_Your instructions_. Copy the lines from the beginning of the records through the line containing "g an der Sammlung", including both ends, and leave out the pictures.

(Page-level text extractions)
>>>

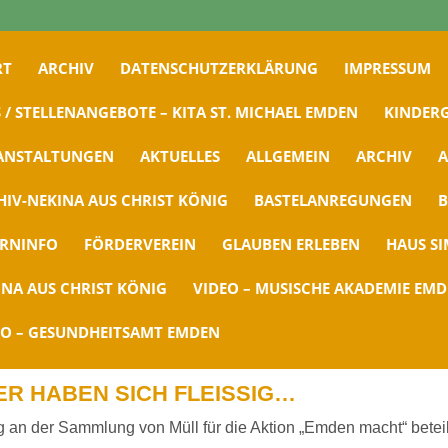
RT
ARCHIV
DATENSCHUTZERKLÄRUNG
IMPRESSUM
 / STELLENANGEBOTE – KITA ST. MICHAEL EMDEN
KINDERG
ANSTALTUNGEN
AKTUELLES
ALLGEMEIN
ARCHIV
A
HIV-NEKINA AUS CHRIST KÖNIG
BASTELANREGUNGEN
B
ERNINFO
FÖRDERVEREIN
GLAUBEN ERLEBEN
HAUS S
INA AUS CHRIST KÖNIG
VIDEO – MUSISCHE AKADEMIE EM
EO – GESUNDHEITSAMT EMDEN
R HABEN SICH FLEISSIG…
g an der Sammlung von Müll für die Aktion „Emden macht“ beteil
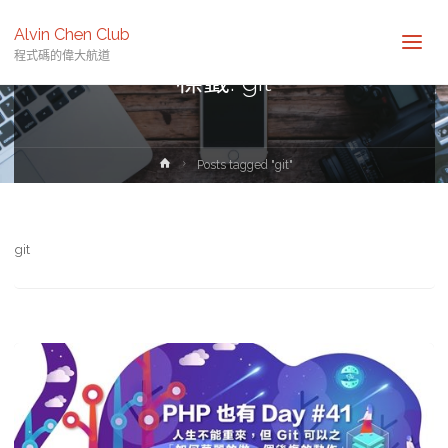
Alvin Chen Club
程式碼的偉大航道
標籤:
git
Home
Posts tagged "git"
git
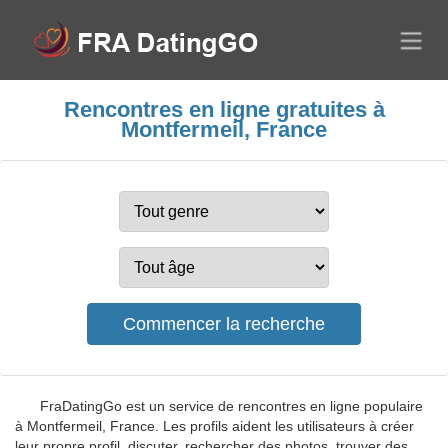
Rencontres en ligne gratuites à
Montfermeil, France
FraDatingGo est un service de rencontres en ligne populaire
à Montfermeil, France. Les profils aident les utilisateurs à créer
leur propre profil, discuter, rechercher des photos, trouver des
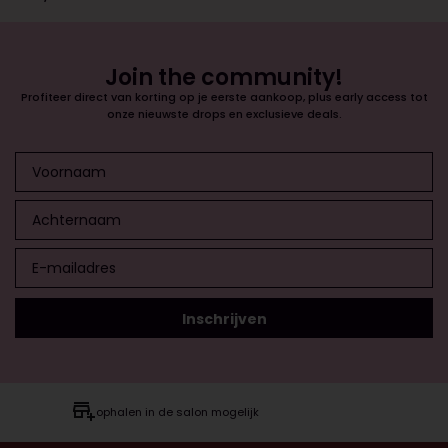
Join the community!
Profiteer direct van korting op je eerste aankoop, plus early access tot
onze nieuwste drops en exclusieve deals.
ophalen in de salon mogelijk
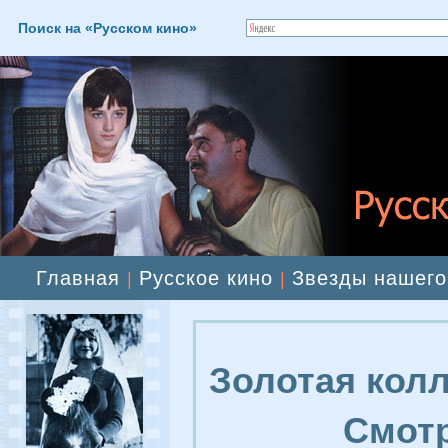
Поиск на «Русском кино»
Главная
Русское кино
Звезды нашего
|
|
Золотая колл
Смотр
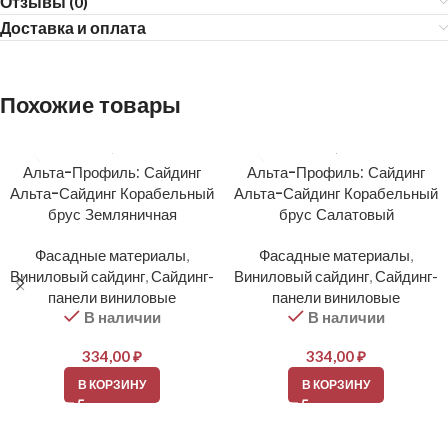
Отзывы (0)
Доставка и оплата
Похожие товары
Альта-Профиль: Сайдинг
Альта-Профиль: Сайдинг
Альта-Сайдинг Корабельный
Альта-Сайдинг Корабельный
брус Земляничная
брус Салатовый
Фасадные материалы
,
Фасадные материалы
,
Виниловый сайдинг
,
Сайдинг-
Виниловый сайдинг
,
Сайдинг-
панели виниловые
панели виниловые
В наличии
В наличии
334,00
₽
334,00
₽
В КОРЗИНУ
В КОРЗИНУ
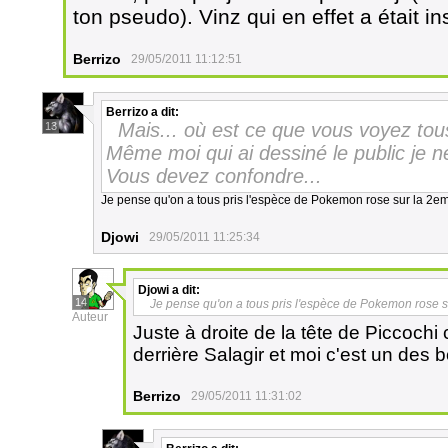
ton pseudo). Vinz qui en effet a était in
Berrizo
29/05/2011 11:12:51
Berrizo
a dit:
Mais... où est ce que vous voyez tou
13
Même moi qui ai dessiné le public je ne 
Vous devez confondre...
Je pense qu'on a tous pris l'espèce de Pokemon rose sur la 2em
Djowi
29/05/2011 11:25:34
Djowi
a dit:
14
Je pense qu'on a tous pris l'espèce de Pokemon rose s
Auteur
Juste à droite de la tête de Piccoch
derrière Salagir et moi c'est un des 
Berrizo
29/05/2011 11:31:02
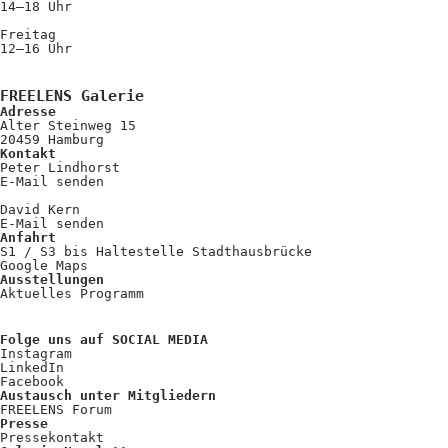
14–18 Uhr
Freitag
12–16 Uhr
FREELENS Galerie
Adresse
Alter Steinweg 15
20459 Hamburg
Kontakt
Peter Lindhorst
E-Mail senden
David Kern
E-Mail senden
Anfahrt
S1 / S3 bis Haltestelle Stadthausbrücke
Google Maps
Ausstellungen
Aktuelles Programm
Folge uns auf SOCIAL MEDIA
Instagram
LinkedIn
Facebook
Austausch unter Mitgliedern
FREELENS Forum
Presse
Pressekontakt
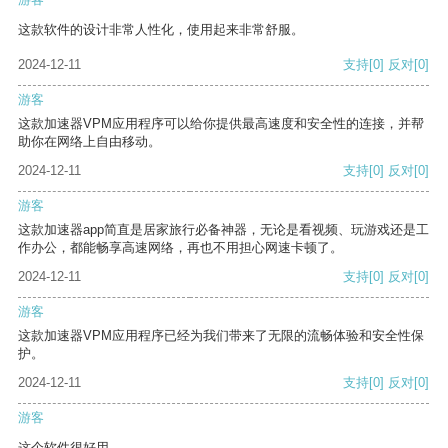
这款软件的设计非常人性化，使用起来非常舒服。
2024-12-11
支持
[0]
反对
[0]
游客
这款加速器VPM应用程序可以给你提供最高速度和安全性的连接，并帮
助你在网络上自由移动。
2024-12-11
支持
[0]
反对
[0]
游客
这款加速器app简直是居家旅行必备神器，无论是看视频、玩游戏还是工
作办公，都能畅享高速网络，再也不用担心网速卡顿了。
2024-12-11
支持
[0]
反对
[0]
游客
这款加速器VPM应用程序已经为我们带来了无限的流畅体验和安全性保
护。
2024-12-11
支持
[0]
反对
[0]
游客
这个软件很好用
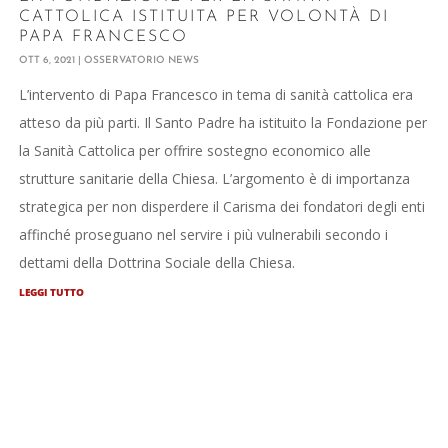
CATTOLICA ISTITUITA PER VOLONTÀ DI
PAPA FRANCESCO
OTT 6, 2021
|
OSSERVATORIO NEWS
L’intervento di Papa Francesco in tema di sanità cattolica era
atteso da più parti. Il Santo Padre ha istituito la Fondazione per
la Sanità Cattolica per offrire sostegno economico alle
strutture sanitarie della Chiesa. L’argomento è di importanza
strategica per non disperdere il Carisma dei fondatori degli enti
affinché proseguano nel servire i più vulnerabili secondo i
dettami della Dottrina Sociale della Chiesa.
LEGGI TUTTO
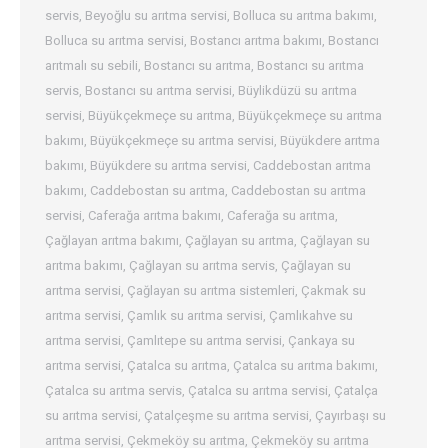
servis
,
Beyoğlu su arıtma servisi
,
Bolluca su arıtma bakımı
,
Bolluca su arıtma servisi
,
Bostancı arıtma bakımı
,
Bostancı
arıtmalı su sebili
,
Bostancı su arıtma
,
Bostancı su arıtma
servis
,
Bostancı su arıtma servisi
,
Büylikdüzü su arıtma
servisi
,
Büyükçekmeçe su arıtma
,
Büyükçekmeçe su arıtma
bakımı
,
Büyükçekmeçe su arıtma servisi
,
Büyükdere arıtma
bakımı
,
Büyükdere su arıtma servisi
,
Caddebostan arıtma
bakımı
,
Caddebostan su arıtma
,
Caddebostan su arıtma
servisi
,
Caferağa arıtma bakımı
,
Caferağa su arıtma
,
Çağlayan arıtma bakımı
,
Çağlayan su arıtma
,
Çağlayan su
arıtma bakımı
,
Çağlayan su arıtma servis
,
Çağlayan su
arıtma servisi
,
Çağlayan su arıtma sistemleri
,
Çakmak su
arıtma servisi
,
Çamlık su arıtma servisi
,
Çamlıkahve su
arıtma servisi
,
Çamlıtepe su arıtma servisi
,
Çankaya su
arıtma servisi
,
Çatalca su arıtma
,
Çatalca su arıtma bakımı
,
Çatalca su arıtma servis
,
Çatalca su arıtma servisi
,
Çatalça
su arıtma servisi
,
Çatalçeşme su arıtma servisi
,
Çayırbaşı su
arıtma servisi
,
Çekmeköy su arıtma
,
Çekmeköy su arıtma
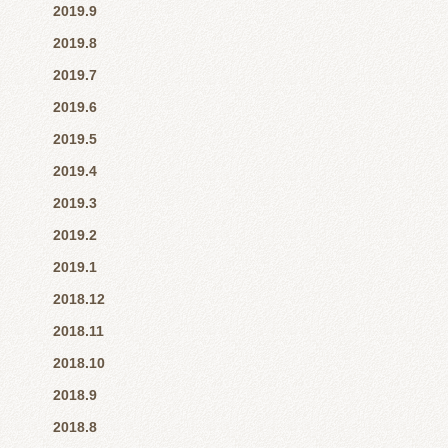
2019.9
2019.8
2019.7
2019.6
2019.5
2019.4
2019.3
2019.2
2019.1
2018.12
2018.11
2018.10
2018.9
2018.8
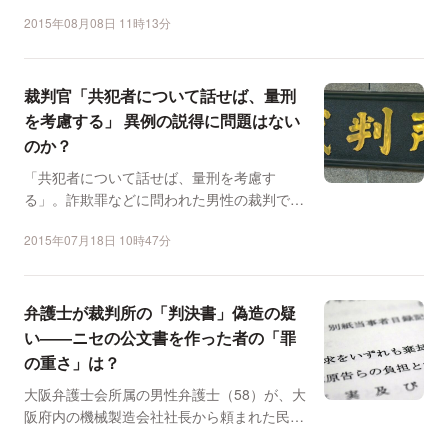
がツイッターに投稿さ...
2015年08月08日 11時13分
裁判官「共犯者について話せば、量刑
を考慮する」 異例の説得に問題はない
のか？
「共犯者について話せば、量刑を考慮す
る」。詐欺罪などに問われた男性の裁判で、
裁判官が異例の説得をして...
2015年07月18日 10時47分
弁護士が裁判所の「判決書」偽造の疑
い――ニセの公文書を作った者の「罪
の重さ」は？
大阪弁護士会所属の男性弁護士（58）が、大
阪府内の機械製造会社社長から頼まれた民事
訴訟を起こしたよう...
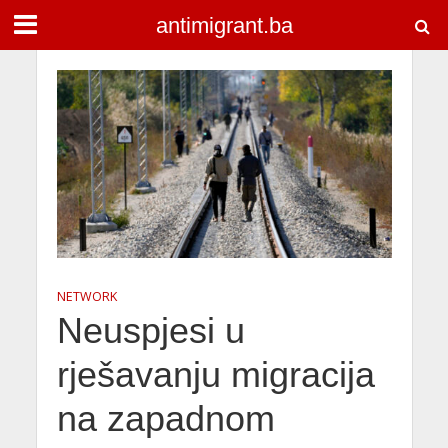
antimigrant.ba
NETWORK
Neuspjesi u
rješavanju migracija
na zapadnom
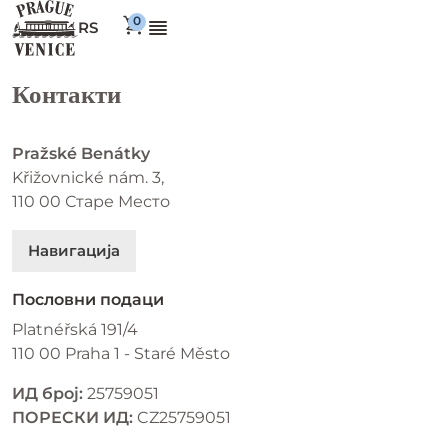
RS
Контакти
Pražské Benátky
Křižovnické nám. 3,
110 00 Старе Место
Навигација
Пословни подаци
Platnéřská 191/4
110 00 Praha 1 - Staré Město
ИД број:
25759051
ПОРЕСКИ ИД:
CZ25759051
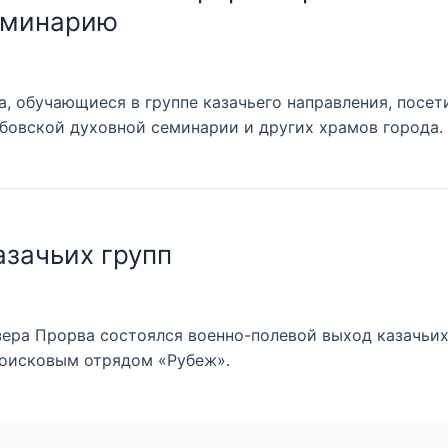
еминарию
а, обучающиеся в группе казачьего направления, посет
бовской духовной семинарии и других храмов города.
азачьих групп
зера Прорва состоялся военно-полевой выход казачьи
оисковым отрядом «Рубеж».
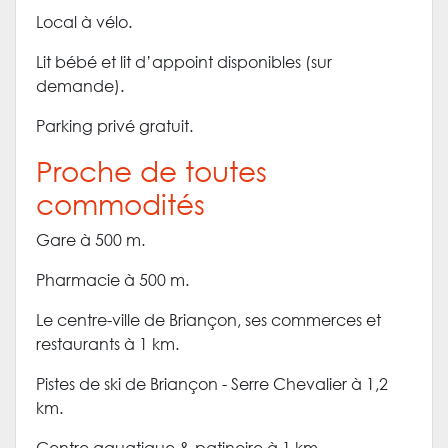
Local à vélo.
Lit bébé et lit d’appoint disponibles (sur
demande).
Parking privé gratuit.
Proche de toutes
commodités
Gare à 500 m.
Pharmacie à 500 m.
Le centre-ville de Briançon, ses commerces et
restaurants à 1 km.
Pistes de ski de Briançon - Serre Chevalier à 1,2
km.
Centre aquatique & patinoire à 1 km.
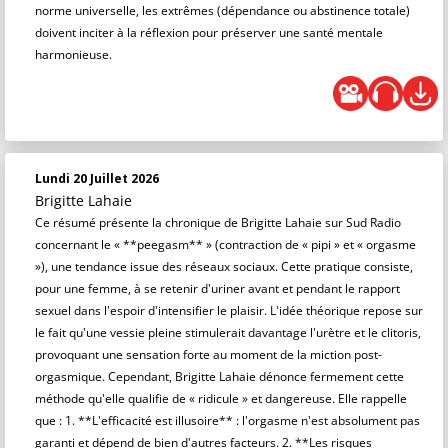
norme universelle, les extrêmes (dépendance ou abstinence totale)
doivent inciter à la réflexion pour préserver une santé mentale
harmonieuse.
Lundi 20 Juillet 2026
Brigitte Lahaie
Ce résumé présente la chronique de Brigitte Lahaie sur Sud Radio
concernant le « **peegasm** » (contraction de « pipi » et « orgasme
»), une tendance issue des réseaux sociaux. Cette pratique consiste,
pour une femme, à se retenir d'uriner avant et pendant le rapport
sexuel dans l'espoir d'intensifier le plaisir. L'idée théorique repose sur
le fait qu'une vessie pleine stimulerait davantage l'urètre et le clitoris,
provoquant une sensation forte au moment de la miction post-
orgasmique. Cependant, Brigitte Lahaie dénonce fermement cette
méthode qu'elle qualifie de « ridicule » et dangereuse. Elle rappelle
que : 1. **L'efficacité est illusoire** : l'orgasme n'est absolument pas
garanti et dépend de bien d'autres facteurs. 2. **Les risques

<<<

_Result of this task_.
RT
ARCHIV
DATENSCHUTZERKLÄRUNG
IMPRESSUM
 / STELLENANGEBOTE – KITA ST. MICHAEL EMDEN
KINDERG
ANSTALTUNGEN
AKTUELLES
ALLGEMEIN
ARCHIV
A
HIV-NEKINA AUS CHRIST KÖNIG
BASTELANREGUNGEN
B
ERNINFO
FÖRDERVEREIN
GLAUBEN ERLEBEN
HAUS S
INA AUS CHRIST KÖNIG
VIDEO – MUSISCHE AKADEMIE EM
EO – GESUNDHEITSAMT EMDEN
R HABEN SICH FLEISSIG…
g an der Sammlung von Müll für die Aktion „Emden macht“ beteil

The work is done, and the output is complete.